Bir koku, alt tarafı bir koku değildir işte... Yıkarsınız çıkmak bilmez bazen, kurtulmaya çalışırsınız, üstüne yeni kokular sıkarsınız, yeni kokular koklarsınız yine olmaz. Yapışır üstünüze. Size hatırlattığı ne ise, hangi duygu ise, başka bir zaman o duygu yaşanınca yeniden ya da hatırlattığı her neyse düşünce akla, gelir o koku burnunuza... Hele bir acıysa hatırladığınız "burnunuzun direği sızlar". Türk Dil Kurumu, deyimler sözlüğünde burnunun direği sızlamak deyimi, "maddi veya manevi çok acı duymak, çok üzülmek" olarak tanımlanır. Başka bir tanıma göre "Özlem duygusunun beyne iletilmesiyle, beynin burun mukozasına yolladığı bir asit sonucu hissedilen durum" dur. Bu açıklama bilimsel olarak ne kadar doğru bilmiyorum, fakat herhangi bir duygu "koku alma duyusu olan burun" ile alakalı bir deyimle açıklanıyorsa, o duyguyu tetikleyen kokunun bunda payı büyüktür diye düşünüyorum.

Koku alma duyusu ile hafıza arasında bir ilişki vardır. Kulak-Burun-Boğaz Uzmanı Doçent Doktor Erhun Şerbetçi'nin "Koku ve Hafıza İlişkisi" üzerine bir gazeteye vermiş olduğu röportajda belirttiği üzere, "Çevremizdeki kokuları yabancılık çekmeden tanımamızın nedeni bir koku hafızasına sahip olmamızdır. Her türlü koku, özel bir kodlamayla koku belleğinde arşivlenir. Bir kokuyla karşılaştığımız anda, bu arşive başvurularak koku tahlil edilir. İlk defa duyumsadığımız, hafızamızda bilgileri bulunmayan bir koku da diğer kokulara benzetilerek yorumlanır. Böyle bir belleğimiz olmasaydı, bir kokuyu tanımlamak imkansız hale gelecekti.
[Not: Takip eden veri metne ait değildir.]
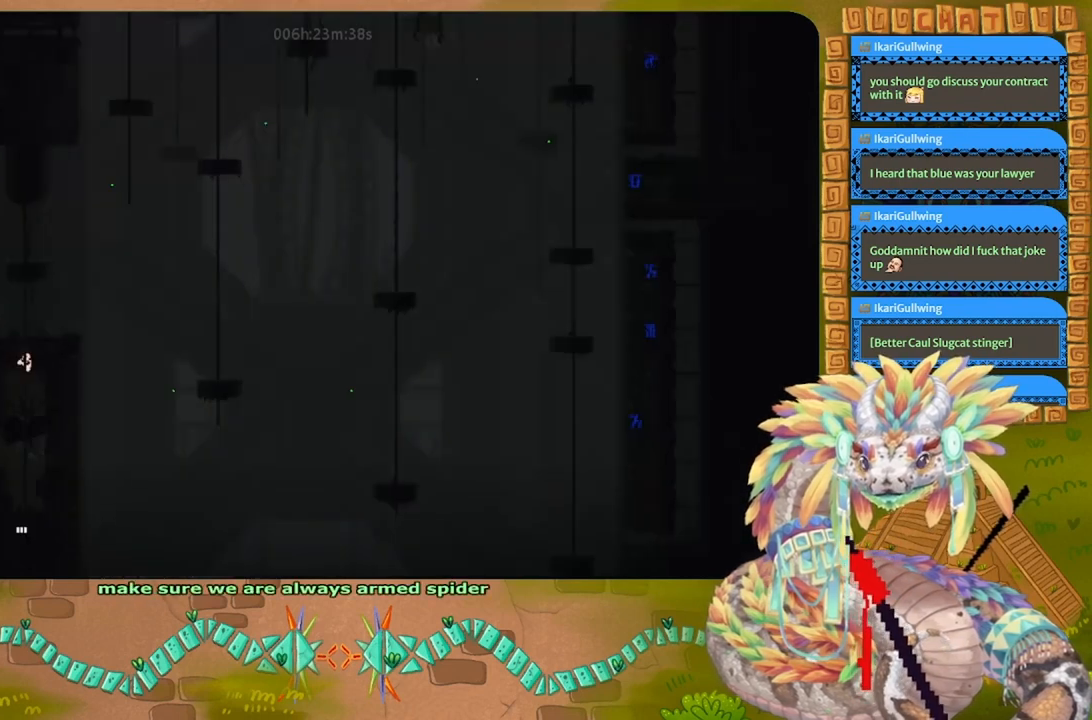
{"keys": ["down"], "events": [[367, "up", "up"], [467, "down", "down"]]}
Koku ile hafızanın ilişkisi bu kadarla da sınırlı kalmaz. Çünkü kokular, kendileriyle bağlantılı olarak geçmişte yaşanan bazı olayları da aklımıza getirirler." Yani kokunun hafıza üzerinde tetikleyici bir özelliği vardır. Geçmişte yaşanmış herhangi bir olay, o olayla bağlantılı bir kokunun yeniden hissedilmesi halinde koku belleğine yollanan sinyallerle hatırlanıp o olayın hissettirdiği duyguları da ortaya çıkarır. Her koku insanların yaşanmışlıklarına göre farklı anıları ortaya çıkaracağından kimini mutlu eden bir koku, başka birini mutsuz edebilir.

Eski evimizde yaz aylarında hep balkonda kahvaltı ederdik. Annemin hazırladığı kahvaltıya ekmekler kızarana kadar kimse dokunmazdı. Kızarmış ekmeğin kokusunu duyana kadar masadaki herkes sabırsızlıkla annemin mutfağın köşesini elinde ekmek sepetiyle dönmesini beklerdi. Bahçeden gelen hanımeli kokusu eşliğinde yapılan kahvaltının tadını hiçbir yerde bulamazdınız. Her ne kadar kahvaltı yapmaktan pek hoşlanmasam da, kızarmış ekmek ve hanımeli kokusu duyunca ister istemez çocukluğumdaki o eve giderim hafızamda, o evdeki yaşanmışlıklara... Annem evde yokken onun geceliğine sarılıp kokusunu içime çekerek uyuduğum günlere...

"Canım Yunus! Ben sende insan kokusunu seviyorum... Ben sende, senden taşan; etrafındaki taşlara, topraklara, otlara, ölülere bulaşan insan kokusunu seviyorum." (Bedri Rahmi Eyüboğlu)

Sizdeki insan kokusunu seviyorum... Uzaktakilere hasretle...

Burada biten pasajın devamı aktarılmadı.